No. I didn't do anything. Just my suffering turned into apathy and I didn't suffer as much.

> Not being able to handle your emotions, to soften them and to have some degree of control over your actions, is IMHO a kind of learned helplessness.

Then update your definition of learned helplesness to match THE definition of learned helplessness. The thing you have in mind is called emotional dysregulation disorder , I think.

Boredom is what drives people to accomplish things.
Fits nicely with the Southpark creators views on Pot: it makes you feel fine with being bored and it's when you're bored that you should be learning a new skill or some new science or being creative.
Smartphones and everything that comes with it are more dangerous in that regard, in that a lot of activities on there are designed to give you a sense of accomplishment - finishing a level, getting an award, getting upvotes on the internets, winning at something, being moderately entertained by an endless stream of memes, dog / cat videos, etcetera. It's a continuous stream of short lived distractions.

Disclaimer: I use the phone all the time, Reddit takes up a lot of my attention. That said, I managed to sit down and read a book for a bit yesterday.

Except when they are in the spot where they can accomplish nothing. Then boredom is an itch you can't scratch. Becomes torture.
You always have your mind. Are you incapable of just sitting and thinking about things? Do you need constant external stimulation?

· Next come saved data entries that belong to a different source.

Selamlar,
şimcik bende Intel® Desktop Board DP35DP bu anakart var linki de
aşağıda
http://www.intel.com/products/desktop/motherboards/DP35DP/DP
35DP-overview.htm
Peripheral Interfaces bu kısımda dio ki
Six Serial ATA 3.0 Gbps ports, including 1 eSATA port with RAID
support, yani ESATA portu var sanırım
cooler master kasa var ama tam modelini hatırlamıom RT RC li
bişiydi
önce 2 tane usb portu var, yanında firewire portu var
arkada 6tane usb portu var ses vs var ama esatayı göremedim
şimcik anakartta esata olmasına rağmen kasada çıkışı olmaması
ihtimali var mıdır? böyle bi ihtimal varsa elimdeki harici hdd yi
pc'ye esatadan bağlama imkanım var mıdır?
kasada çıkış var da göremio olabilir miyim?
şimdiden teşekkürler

There's a famous quote from Blaise Pascal that goes "All human evil comes from a single cause, man's inability to sit still in a room."

I wonder if someone like Richard Feynman would have accomplished anything at all if he had a phone to distract him and he was incapable of simply sitting and thinking. Einstein came up with the central ideas of the Theory of Relativity while he was day-dreaming at work or on public transport.

> You always have your mind.

Yeah. Human mind is very limited tool without external support. That's why writing was such a boon for humans and notation was such a boon for math.

> Are you incapable of just sitting and thinking about things?

Yeah. I can but that rarely acomplishes anything. If you think you can solve a problem just with your mind think again. Most problems are problems because you lack some information. And you won't get any missing information just by thinking. And if you have all the information, you just need to process it then you are still out of luck. Even moderately complex processing let's say roughly as hard as derivating moderately simple calculus requires at least a pen and piece of paper to support you wonderful mind with crappy operational memory that can hold at most seven things at once.

I would much rather do the thinking with my phone than without it.

I'm not Feynman and Einstein had plenty of paper.

You can't daydream if you must focus your attention on something boring. I wonder if Einstein would have come up with Relativity if he had to write mind-numbing reports all day.
You can accomplish all kinds of things with your mind.

Not to mention most people fight "boredom" with endless surfing at places where they have all the tools to accomplish tons of things -- in their home, in from of a screen.

I think that's a fair notice. I have reduced my reliance on digital tools for passing time and I'm starting to remember boredom and why I was avoiding it.

Many articles portrait boredom too much as being good instead portraying it like the necessary rest you need between work outs.

Allowing yourself to get bored is good but you should understand why and what's a good/bad way to stop being bored.